2 Stars Really not for me
Maybe I’m outgrowing chick lit? Or maybe this was just crap. I’m not sure. The last few chick lit books I’ve read have not really been enjoyable to me, so I’m sort of leaning towards the former; but maybe I’m just making bad choices. There were not any characters in this book that I liked. They are all reprehensible, selfish and annoying. Two families are thrown together in the same house for a week of holiday and it’s starting to look like it wasn’t an accident. The books that Wickham wrote under the pen name Sophi Kinsella are highly enjoyable fun. But the ones written under her own name have been barely more than average in my opinion. This one is just pretty bad. I wish I could go back to my self two weeks ago and take this away.

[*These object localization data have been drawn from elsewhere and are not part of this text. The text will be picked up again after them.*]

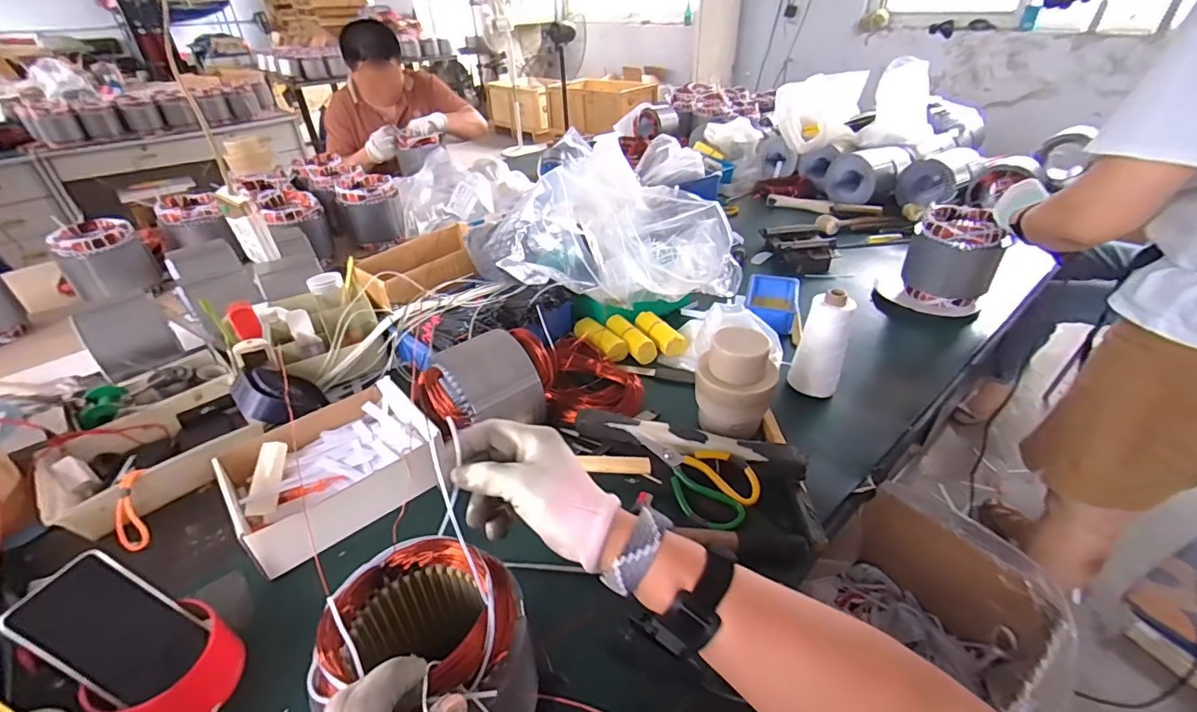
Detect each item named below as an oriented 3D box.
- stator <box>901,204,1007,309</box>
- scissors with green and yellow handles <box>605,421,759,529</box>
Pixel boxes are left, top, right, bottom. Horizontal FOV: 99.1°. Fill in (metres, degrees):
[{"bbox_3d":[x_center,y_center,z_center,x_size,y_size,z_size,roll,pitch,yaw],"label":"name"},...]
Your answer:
[{"bbox_3d":[0.707,-0.195,1.025,0.154,0.160,0.151,21,41,28],"label":"stator"},{"bbox_3d":[0.115,0.137,0.676,0.098,0.026,0.203,-23,41,-27],"label":"scissors with green and yellow handles"}]

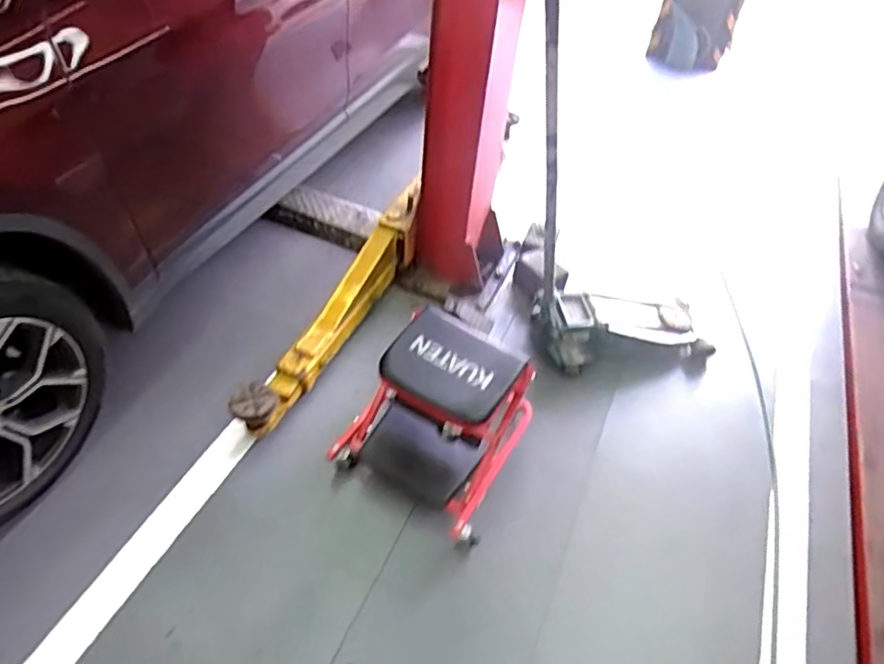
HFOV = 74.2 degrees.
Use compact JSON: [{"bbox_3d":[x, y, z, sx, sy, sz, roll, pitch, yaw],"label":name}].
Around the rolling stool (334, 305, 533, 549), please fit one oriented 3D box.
[{"bbox_3d":[-0.009,0.225,1.547,0.399,0.399,0.410,26,49,17],"label":"rolling stool"}]

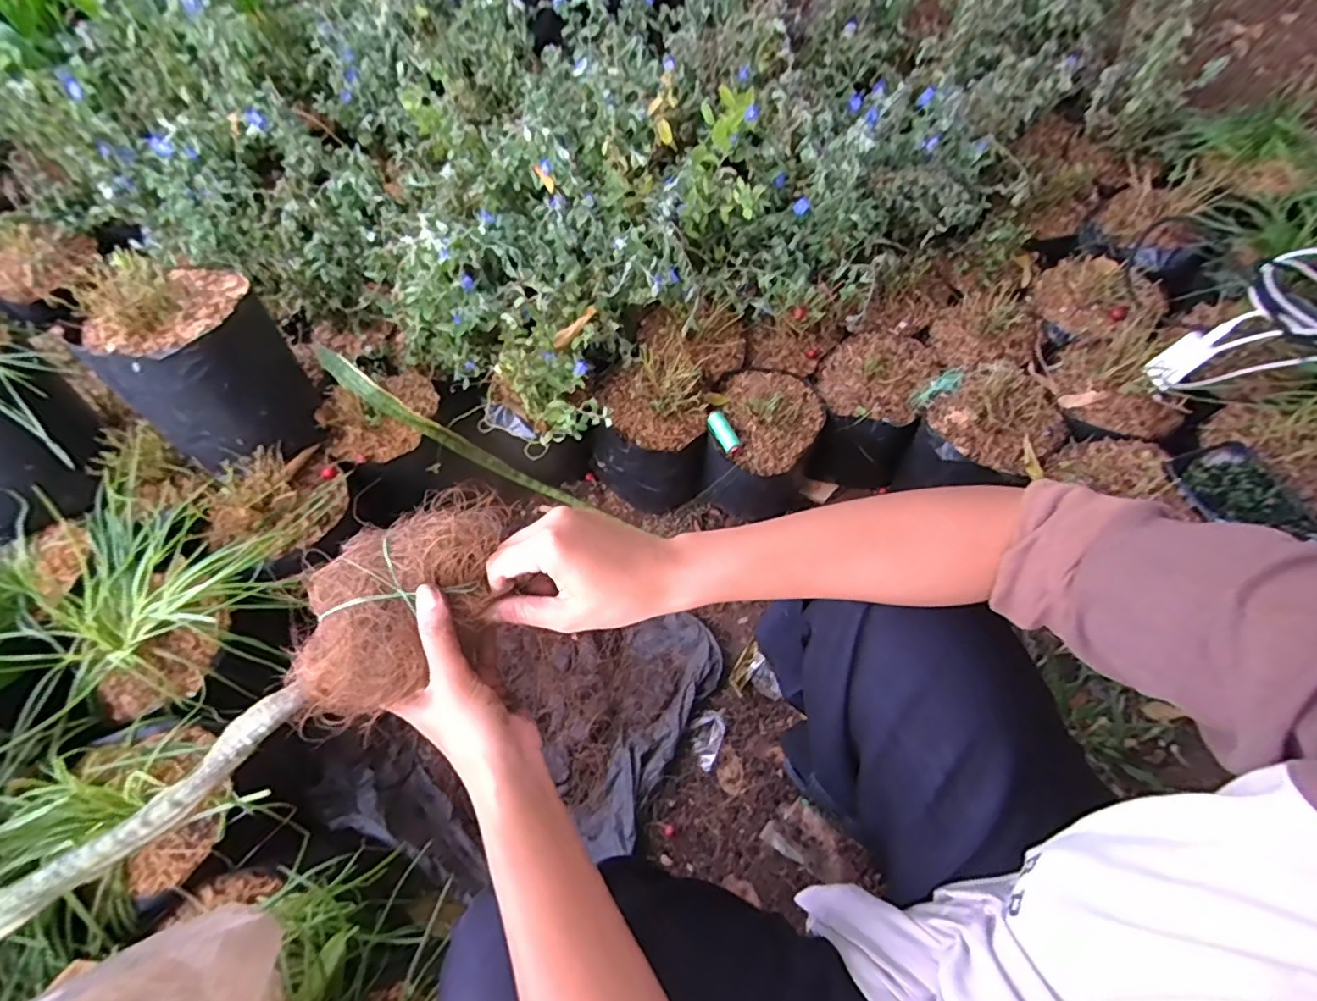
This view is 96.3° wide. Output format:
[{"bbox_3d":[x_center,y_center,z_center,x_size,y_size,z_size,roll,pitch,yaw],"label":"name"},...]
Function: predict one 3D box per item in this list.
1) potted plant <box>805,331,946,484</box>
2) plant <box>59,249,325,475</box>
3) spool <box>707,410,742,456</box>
[{"bbox_3d":[0.274,-0.121,0.811,0.136,0.160,0.174,23,61,10],"label":"potted plant"},{"bbox_3d":[-0.467,-0.143,0.607,0.159,0.170,0.149,39,65,18],"label":"plant"},{"bbox_3d":[0.080,-0.087,0.725,0.022,0.021,0.064,-24,64,-16],"label":"spool"}]

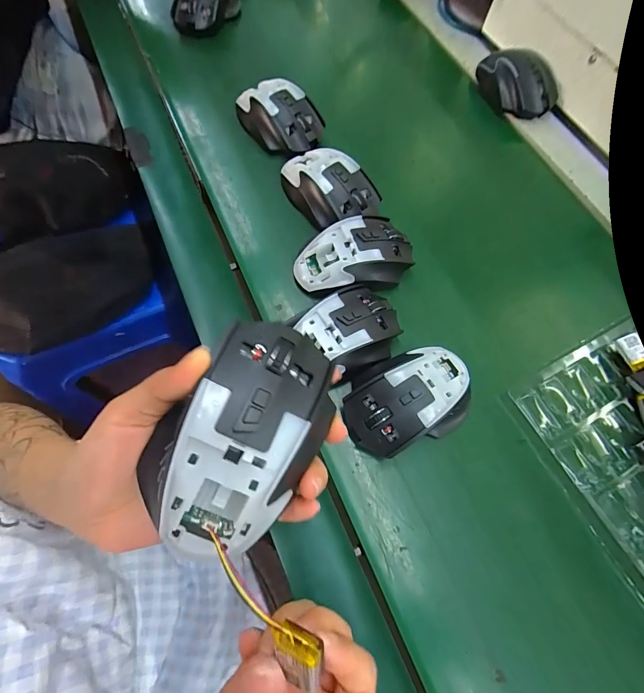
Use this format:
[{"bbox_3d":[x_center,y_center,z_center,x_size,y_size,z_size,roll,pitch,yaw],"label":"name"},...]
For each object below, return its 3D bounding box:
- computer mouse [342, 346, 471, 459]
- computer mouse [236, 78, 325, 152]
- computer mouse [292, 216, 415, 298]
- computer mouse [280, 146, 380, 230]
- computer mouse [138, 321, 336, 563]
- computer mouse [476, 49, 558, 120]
[{"bbox_3d":[0.073,0.041,0.298,0.111,0.040,0.070,-19,68,-11],"label":"computer mouse"},{"bbox_3d":[-0.046,-0.264,0.413,0.068,0.034,0.103,-36,72,-17],"label":"computer mouse"},{"bbox_3d":[0.032,-0.084,0.346,0.110,0.034,0.066,-21,68,-11],"label":"computer mouse"},{"bbox_3d":[0.006,-0.166,0.378,0.065,0.036,0.109,-37,72,-17],"label":"computer mouse"},{"bbox_3d":[-0.038,0.037,0.167,0.066,0.036,0.107,30,68,10],"label":"computer mouse"},{"bbox_3d":[0.249,-0.342,0.472,0.067,0.046,0.108,-16,67,-10],"label":"computer mouse"}]

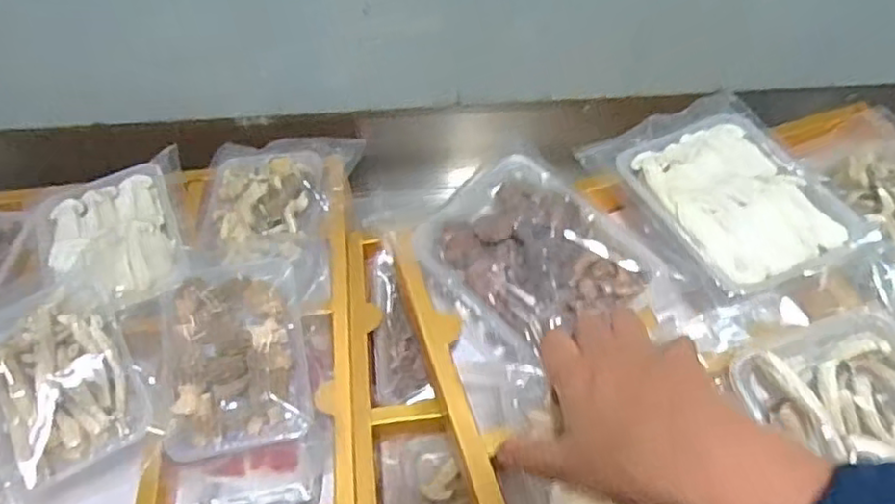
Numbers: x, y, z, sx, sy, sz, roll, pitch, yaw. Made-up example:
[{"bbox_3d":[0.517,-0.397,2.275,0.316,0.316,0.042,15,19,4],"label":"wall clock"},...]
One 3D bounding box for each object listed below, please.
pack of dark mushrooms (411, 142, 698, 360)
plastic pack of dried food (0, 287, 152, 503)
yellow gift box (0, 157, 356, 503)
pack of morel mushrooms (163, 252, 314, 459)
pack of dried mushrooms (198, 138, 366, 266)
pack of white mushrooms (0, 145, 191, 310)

3 Stars Not as good as I expected.
Two separate families are anxious to go on a holiday. Chloe and Philip are both frustrated with work. Chloe is a seamstress who is tired of squeezing women in dresses a size smaller than they really wear and a recent takeover in Philip’s company has left him wondering if he will have a job in the near future.

Amanda and Hugh are going through a rough patch in their marriage. Philip is obsessed with work and spends so little time with his family that his children barely even know him and Amanda is currently stressing the redecoration of their home.

When both families receive an invitation to their friend Gerard’s villa they each look forward to a restful week in Spain. What they find out when they arrive is that Gerard has accidentally double booked his villa and they end up having to share it as every hotel in the area is fully booked.

To make matters worse Chloe and Hugh were once a couple whose relationship ended badly and their respective spouses have no knowledge of the past relationship. Faced with the shared sleeping arrangements stress mounts between the couples and soon all the adults are fighting between themselves and Chloe and Hugh are drawn to each other again.

Overall I thought the book was an okay read but I was a little disappointed in it. I love Wickham’s writing as Sophie Kinsella in the Shopaholic series and really enjoyed The Wedding Girl by her but Sleeping Arrangements was a let down. The characters were not as likeable as characters in her other books. Hugh is a major jerk throughout the whole book, Philip’s lack of a backbone was annoying, Amanda is too uptight and Chloe was just not likeable. The only bright spot in the book was the nanny, Jenna. She had a weird sense of humor and always made the scenes she was in surprising. I’m really on the fence about recommending this one so I’ll say read it if it’s readily available but I don’t recommend searching it out.

4 Stars another fine read by Wickham/Kinsella
I thoroughly enjoy this author’s books, whether she is writing as Madeleine Wickham or Sophie Kinsella, and though this was not my favorite of hers, I would still recommend it. This is the story of two families who are struggling — one with tension about a possible job loss, the other with redecorating crises. Both desperately need a vacation, and both have been promised the loan of a lovely villa in Spain by a family friend. Unfortunately, they have all been promised the same villa on the same week. Hilarity ensues. Well, no, not actual hilarity, but a more mature variation of hilarity — hidden pasts, new beginnings, uncertain endings. Wickham is a clever writer and she creates believable, complex characters within a few lines, but I didn’t find this cast too likable, nor was I very interested in their problems. Still, it’s always a pleasure to read a master, and Wickham is a gifted writer.